Text provided
◆ ◆ ◆ ◆ ◆ ◆ ◆

Alexandria City Public Schools joins list of districts rejecting state's new policies for transgender students

Another Virginia school district appears to be rejecting Gov. Glenn Youngkin’s new model policies, which updated the Virginia Department of Education’s policies for transgender students.

Alexandria City Public School’s Superintendent and School Board Chair released a joint statement on Monday, first reported by ALXnow, in which they both said they were "dismayed" the governor introduced affecting transgender students. The school community notice had the words model policies in quotes.

While some side with the governor, many told FOX 5 they’re just glad their children aren't in the Virginia school system anymore.  

"It’s political points. It’s just you know, rabbit meat for their base," mom Holly Sapp said. She and her children graduated from Alexandria Public Schools. 

In the notice sent out to the community, ACPS said they are still reviewing Youngkin’s policies but reaffirmed their commitment to the school’s LGBTQIA-plus community, saying their nondiscrimination policy was adopted back in 1996 and as of 2013, already identified gender equality and identity as a protected class.

"It’s a hard situation, hard questions, hard times. I just think that what’s best for our parents, for our children together, collectively, is going to make the best outcome for us all," said Ellen, whose children also graduate from ACPS. 

Loudoun and Prince William County Public Schools tell FOX 5 they’re also in the review process. Stafford, Fairfax and Arlington County say they already have policies in place. 

Trans pride flags flutter in the wind at a gathering to celebrate International Transgender Day of Visibility, March 31, 2017 at the Edward R. Roybal Federal Building in Los Angeles, California. International Transgender Day of Visibility is dedicate

In a July 20 statement, Arlington Public Schools Superintendent Dr. Francisco Durán wrote, "We have reviewed the model policies and determined that our current policies and policy implementation procedures that protect the rights of our transgender students will stay as is. ​Moreover, they are in alignment with decisions from the Fourth Circuit Court of Appeals, Title IX of the Educational Amendments of 1973, and the Equal Protection Clause of the Fourteenth Amendment. I oppose any policy that infringes upon the rights of our students and threatens the safety and well-being of our LGBTQIA+ students."

◆ ◆ ◆ ◆ ◆ ◆ ◆

Data listing

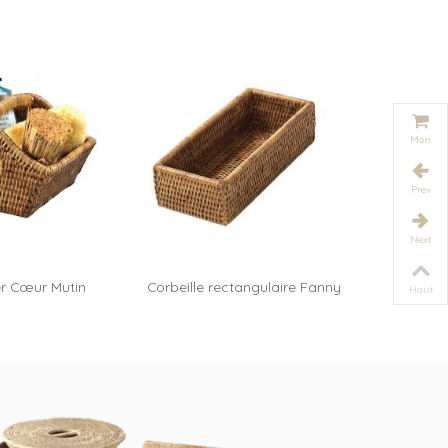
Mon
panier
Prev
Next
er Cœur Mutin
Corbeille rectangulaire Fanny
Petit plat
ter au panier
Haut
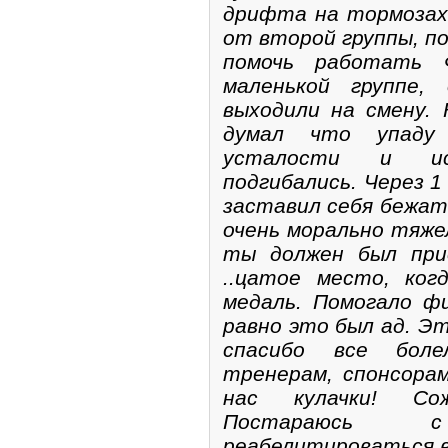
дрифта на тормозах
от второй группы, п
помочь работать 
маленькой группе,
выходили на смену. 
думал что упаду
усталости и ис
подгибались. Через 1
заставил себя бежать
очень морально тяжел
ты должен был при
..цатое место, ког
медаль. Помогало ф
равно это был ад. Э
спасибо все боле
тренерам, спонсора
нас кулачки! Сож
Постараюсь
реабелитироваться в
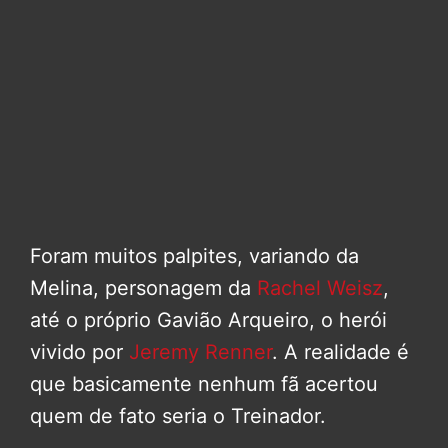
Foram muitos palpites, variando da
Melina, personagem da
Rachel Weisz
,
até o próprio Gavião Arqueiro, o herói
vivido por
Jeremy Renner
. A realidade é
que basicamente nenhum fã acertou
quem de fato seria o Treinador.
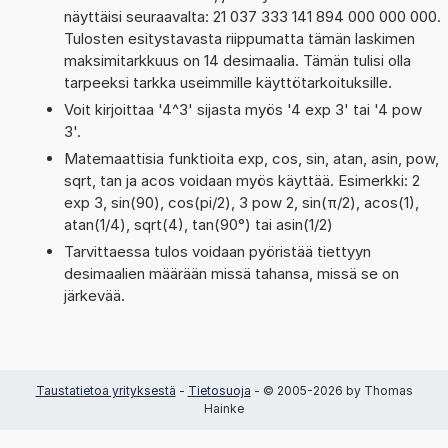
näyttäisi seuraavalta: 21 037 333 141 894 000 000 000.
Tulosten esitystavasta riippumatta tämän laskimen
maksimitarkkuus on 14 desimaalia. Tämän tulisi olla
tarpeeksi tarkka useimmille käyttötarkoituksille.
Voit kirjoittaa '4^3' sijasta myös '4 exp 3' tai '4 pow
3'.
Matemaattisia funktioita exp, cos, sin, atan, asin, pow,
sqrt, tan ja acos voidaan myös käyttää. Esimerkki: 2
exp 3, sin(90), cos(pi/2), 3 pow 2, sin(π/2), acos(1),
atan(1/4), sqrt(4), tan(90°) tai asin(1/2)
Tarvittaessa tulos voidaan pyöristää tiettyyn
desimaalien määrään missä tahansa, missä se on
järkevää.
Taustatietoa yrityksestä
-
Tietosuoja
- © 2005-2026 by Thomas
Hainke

◆ ◆ ◆ ◆ ◆ ◆ ◆

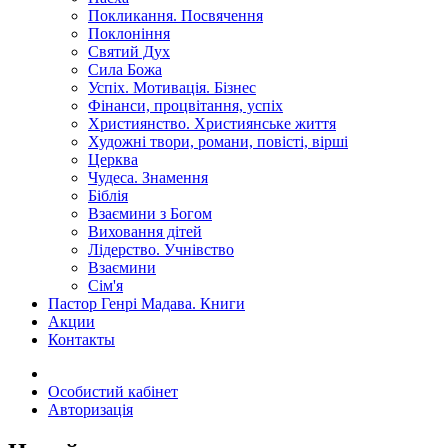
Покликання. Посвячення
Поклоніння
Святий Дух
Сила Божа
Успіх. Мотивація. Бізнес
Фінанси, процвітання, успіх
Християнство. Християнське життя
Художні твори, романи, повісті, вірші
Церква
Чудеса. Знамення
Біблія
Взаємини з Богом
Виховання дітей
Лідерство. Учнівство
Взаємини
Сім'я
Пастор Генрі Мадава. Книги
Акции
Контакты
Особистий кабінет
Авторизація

◆ ◆ ◆ ◆ ◆ ◆ ◆

Work request 1
Which school districts other than Alexandria City Public Schools does the article on Alexandria schools and the state's transgender student policies name? List every one.
Work request 2
Could you continue the article on Alexandria schools and the state's transgender student policies, starting after its final sentence?

Task output 1
- Loudoun County Public Schools
- Prince William County Public Schools
- Stafford County
- Fairfax County
- Arlington County (Arlington Public Schools)

Task output 2
The policy updates address what have been hot-button issues for parents, students and legislators across the country. 

Under the new guidelines, students must use bathrooms and other private facilities that match their biological sex — not gender identity  — unless it’s required by federal law. There is an "opt out" policy that allows parents to request that their children be given access to sex-separated facilities.

Students also have to receive parental permission to be recognized by another name or gender.  

The Youngkin administration says this gives parents more rights — an issue the governor campaigned on and one some say was key to his success.

"I have a two-and-a-half-year-old son. I hope to put him in a school where he’s able to do whatever he’s comfortable with at one point," another parent told FOX 5.

Right now it’s unclear what kind of penalty — if any — these school districts could face if they do not implement the new policies. We were previously told in a different capacity that when state and school district guidance didn’t exactly match, that the school boards operate under their own authority.

When FOX 5 reached out to Youngkin's office for clarification, a spokesperson issued a statement saying, "The law states that the Virginia Department of Education shall provide model policies and school boards shall adopt. The Virginia Department of Education has fulfilled its responsibility to develop the model policies, school boards are expected to follow the law."